Passage shown below:
[proofplan]
We show that a linear map $y = Ax$ is canonical if and only if $AJA^\top = J$. Starting from Hamilton's equations $\dot{x} = J \, \partial H / \partial x$ in the original coordinates, we transform to the new coordinates $y = Ax$ using the chain rule to express $\partial H / \partial x$ in terms of $\partial \widetilde{H} / \partial y$, and substitute into the transformed equation $\dot{y} = A\dot{x}$ to determine when the result has Hamiltonian form $\dot{y} = J \, \partial \widetilde{H} / \partial y$.
[/proofplan]
[step:Express the dynamics in the new coordinates $y = Ax$]
Since $A$ is a constant matrix and $y = Ax$, differentiation with respect to time gives
\begin{align*}
\dot{y} = A \dot{x}.
\end{align*}
By Hamilton's equations in the original coordinates,
\begin{align*}
\dot{x} = J \frac{\partial H}{\partial x},
\end{align*}
so
\begin{align*}
\dot{y} = A J \frac{\partial H}{\partial x}.
\end{align*}
[/step]
[step:Use the chain rule to express $\partial H / \partial x$ in terms of $\partial \widetilde{H} / \partial y$]
Define $\widetilde{H}(y) = H(A^{-1}y)$, so that $\widetilde{H}(Ax) = H(x)$. The chain rule applied to $H(x) = \widetilde{H}(Ax)$ gives
\begin{align*}
\frac{\partial H}{\partial x_i} = \sum_{j=1}^{2n} \frac{\partial \widetilde{H}}{\partial y_j} \cdot \frac{\partial y_j}{\partial x_i} = \sum_{j=1}^{2n} A_{ji} \frac{\partial \widetilde{H}}{\partial y_j},
\end{align*}
since $y_j = \sum_i A_{ji} x_i$. In matrix notation this reads
\begin{align*}
\frac{\partial H}{\partial x} = A^\top \frac{\partial \widetilde{H}}{\partial y}.
\end{align*}
[guided]
The index computation deserves care. We have $y_j = (Ax)_j = \sum_i A_{ji} x_i$, so $\partial y_j / \partial x_i = A_{ji}$. Applying the multivariate chain rule to $H(x) = \widetilde{H}(y(x))$:
\begin{align*}
\frac{\partial H}{\partial x_i} = \sum_{j=1}^{2n} \frac{\partial \widetilde{H}}{\partial y_j} \cdot \frac{\partial y_j}{\partial x_i} = \sum_{j=1}^{2n} A_{ji} \frac{\partial \widetilde{H}}{\partial y_j}.
\end{align*}
The sum $\sum_j A_{ji} \, \partial \widetilde{H} / \partial y_j$ is precisely the $i$-th component of $A^\top \, \partial \widetilde{H} / \partial y$, since $(A^\top)_{ij} = A_{ji}$.
End of Passage shown.
▶ **Directions**: Please resume the proof that a linear map is canonical exactly when $AJA^\top = J$, starting after its last sentence and carrying the argument through to the end.
Material supplied below:
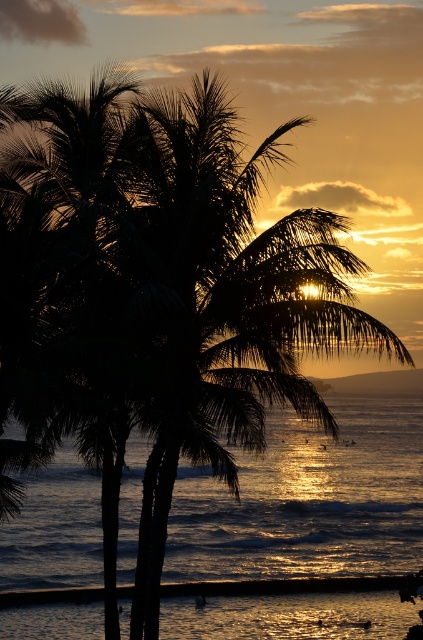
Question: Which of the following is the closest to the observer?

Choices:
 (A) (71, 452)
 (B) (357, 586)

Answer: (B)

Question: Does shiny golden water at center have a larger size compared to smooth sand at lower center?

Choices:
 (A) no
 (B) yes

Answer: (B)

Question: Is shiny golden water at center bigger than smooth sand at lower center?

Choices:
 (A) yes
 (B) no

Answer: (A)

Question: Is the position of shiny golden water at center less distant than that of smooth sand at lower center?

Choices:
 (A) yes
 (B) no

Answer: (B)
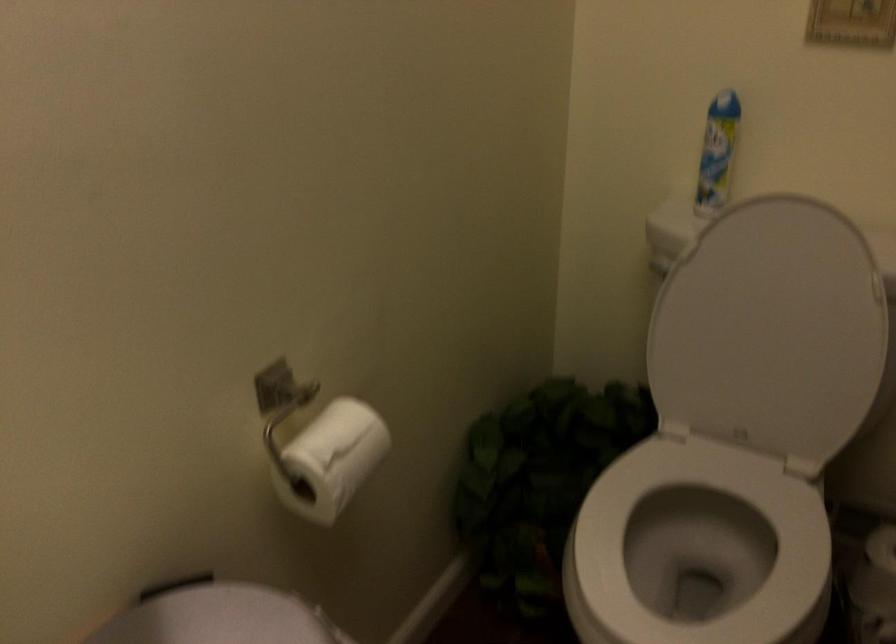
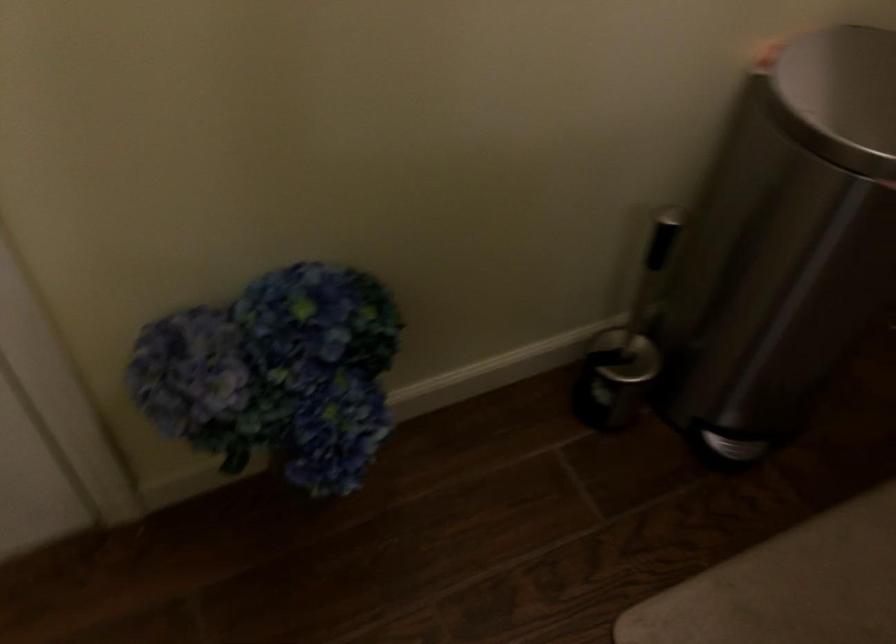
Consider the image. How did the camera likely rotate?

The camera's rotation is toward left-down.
End of Material supplied.
▶ **Answer section**:
[/guided]
[/step]
[step:Substitute and identify the condition for Hamiltonian form]
Substituting $\partial H / \partial x = A^\top \, \partial \widetilde{H} / \partial y$ into $\dot{y} = AJ \, \partial H / \partial x$:
\begin{align*}
\dot{y} = A J A^\top \frac{\partial \widetilde{H}}{\partial y}.
\end{align*}
The transformation $y = Ax$ is canonical if and only if $\dot{y} = J \, \partial \widetilde{H} / \partial y$ for every choice of Hamiltonian $H$. Since the above must hold for all smooth $H: M \to \mathbb{R}$ (and hence for all smooth $\widetilde{H}$), the vector $\partial \widetilde{H} / \partial y$ can be made to take any value at any point by choosing $\widetilde{H}$ appropriately. Therefore the matrix equation
\begin{align*}
A J A^\top \frac{\partial \widetilde{H}}{\partial y} = J \frac{\partial \widetilde{H}}{\partial y}
\end{align*}
holds for all vectors $\partial \widetilde{H} / \partial y$ if and only if $AJA^\top = J$.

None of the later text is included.